The shock was reflected in the Israeli and Palestinian responses to Nahariya. Elements in Likud denounced their leader for authorising a meeting between Peres and Arafat when the "proper" response should be to exile the Palestinian leader permanently from the West Bank and Gaza. The Israeli Left, which now boils down to the 12 MK Meretz faction, crowed that eight months after his election Sharon "had no plan" to deal with the Intifada other than "more of the same."
As for Hamas, it said the enlistment of Habeishi to their path proved that "it can strike deep inside Israel" whenever it chose and struck a "balance of terror with Israel to achieve an advantage," a sentiment increasingly echoed by armed cadre belonging to Arafat's Fatah movement.
It does not represent an absolute Palestinian consensus, however. Against the grain, Palestinian intellectuals like Saleh Abdel-Jawad and Mamdouh Nufal counter that Sharon actively seeks Palestinian suicide operations inside Israel.
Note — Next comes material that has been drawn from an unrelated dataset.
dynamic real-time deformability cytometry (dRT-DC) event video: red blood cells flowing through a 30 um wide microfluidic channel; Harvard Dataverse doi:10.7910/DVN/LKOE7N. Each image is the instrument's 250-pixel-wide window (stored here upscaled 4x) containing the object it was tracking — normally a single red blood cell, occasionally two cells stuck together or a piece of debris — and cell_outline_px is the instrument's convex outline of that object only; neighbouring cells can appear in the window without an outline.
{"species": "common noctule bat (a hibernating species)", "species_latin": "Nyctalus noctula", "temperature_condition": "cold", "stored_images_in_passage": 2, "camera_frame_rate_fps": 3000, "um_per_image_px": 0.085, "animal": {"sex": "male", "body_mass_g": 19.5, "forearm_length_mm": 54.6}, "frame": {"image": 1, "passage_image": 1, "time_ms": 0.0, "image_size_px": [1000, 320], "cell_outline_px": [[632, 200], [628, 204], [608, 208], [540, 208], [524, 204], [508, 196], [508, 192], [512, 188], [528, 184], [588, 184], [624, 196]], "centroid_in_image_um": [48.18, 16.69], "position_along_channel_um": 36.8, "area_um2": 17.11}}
These enable him to proceed with his strategy of re-conquering the occupied territories "hectare by hectare" at the head of an outraged Israeli consensus and with minimal international demurral, let alone intervention.
The alternative they posit is a Palestinian resistance that confines armed actions to soldiers and settlers in the occupied territories, combined with a massive popular Palestinian campaign armed with the message to Israeli Jews that the source of all violence is the occupation. And that ending the first is predicated on ending the second.
The problem is that this message can only be blurred, and bloodied, by tactics that view Israeli cities as theatres of war and ideologies that define all Israeli Jews as "legitimate targets," be they civilians in Nahariya, soldiers in Gaza or settlers in Hebron.
One year to the month since it exploded on the rock of the occupation, the failure to get that message across remains the Intifada's gravest flaw, since it leaves Israeli public opinion united rather than polarised and Palestinians "half sheep and half wolf" in the eyes of the world. As for Sharon, high in the polls, bereft of a domestic opposition and head of the largest government in Israel's history, he has long understood there is no success like failure.